I went to the site yesterday and discovered the problem. Before going on site I did a few more experiments with the theory that it was a driver problem on the MacBooks we were using, as I never saw the issue on the PC development machine. There was only a 10/100 switch available to test with at the time. Testing on that, with a 100mbit connection connected to one of the hardware devices, there were no issues at all. We dropped the connection speed down to 10mbits and still, no issues. There was no opportunity to test with a gigabit connection there, so I went to the site with the idea that it was a strange bug with the MacBook drivers in gigabit mode only.
Well, after getting there I immediately tested on the MacBook in gigabit mode and the problems happened. Skipping 100mbits, I tested at 10mbits and the delays disappeared and performance was significantly better. Ok, that supports the broken driver theory. So I tested on a PC running at 1gbit and... it didn't work. Same delays. Confused, I tested on my development machine at 1gbit and... same problems. There goes the MacBook theory.

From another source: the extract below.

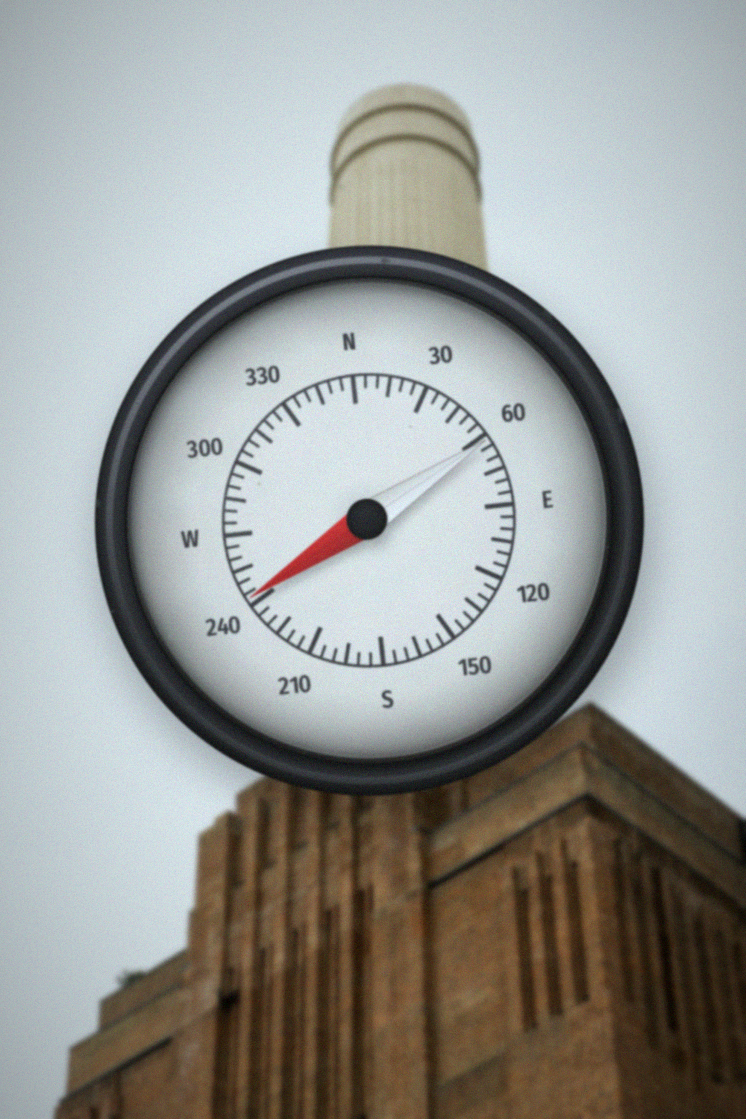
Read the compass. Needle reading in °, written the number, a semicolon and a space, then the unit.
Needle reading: 242.5; °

Well, I was not responsible for the network set up at the site and had assumed it was sane. As it turns out, the 59 hardware devices can only run at 10mbit speeds (they are not configurable). However, the network consisted of 5 Netgear unmanaged switches, daisy-chained with 1gbit connections with each one breaking out into 11-13 of the 10mbit devices, and the machine connected at 1gbit to the end of the of the chain (the person on-site who had verified that all devices were connected at gigabit speeds had misinterpreted the lights on the front of the switches, which actually showed 10mbits to each device).

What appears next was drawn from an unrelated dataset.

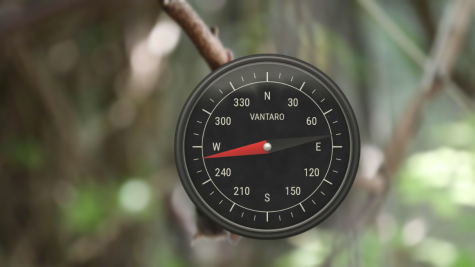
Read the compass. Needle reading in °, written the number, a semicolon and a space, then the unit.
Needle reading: 260; °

All of the dropped packets I was seeing were caused entirely by connection speed mismatches and the inability of the dumb switches to convert. The inconsistent frame rates with delays at regular intervals that I was seeing were entirely caused by ethernet flow control. I suspect that Windows somehow handles flow control logic per-socket, which may explain the difference in delays with different socket configurations, and also may explain the shorter delays and better performance with the one-socket-per-destination configuration. All of these problems were made worse by per-switch inconsistencies caused by the network layout.
This also explains why the development machine did not show any of the issues, it was never connected to a full set of 59 devices, and when it was connected to test hardware, it was connected through switches that could handle the data rate conversion properly. It also explains why we didn't see the problem in the tests earlier that day with the 10/100 switch, which could handle rate changes correctly. Had we had a smart gigabit switch available at that time, it would have also worked just fine.

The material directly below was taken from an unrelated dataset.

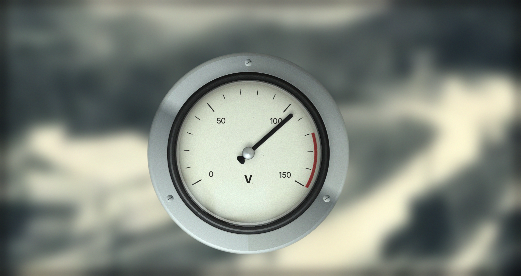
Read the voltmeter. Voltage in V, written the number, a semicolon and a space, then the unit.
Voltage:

Verifying all of that, disabling flow control eliminated the delays, dropping the computer down to a 10mbit connection eliminated the dropped packets, reducing the number of devices on the network also eliminated the delays.
The solution is to fix the network layout. We ordered a new set of nicer, smarter switches and reorganized the layout to something more sane. One switch will serve as the top level switch with a gigabit connection to the machine, and will connect to each of the 5 other switches which will be connected to the devices -- the new switches can handle the data rate conversions, and the new layout also equalizes the bandwidth through all of the switches. We'll have to experiment with flow control settings.
Unfortunately I had to return home before the new devices arrived, hopefully the new setup will resolve all of the issues.
Thanks for all the advice here, thought I'd post back with the (likely) solution, since it was completely different that all of the other theories.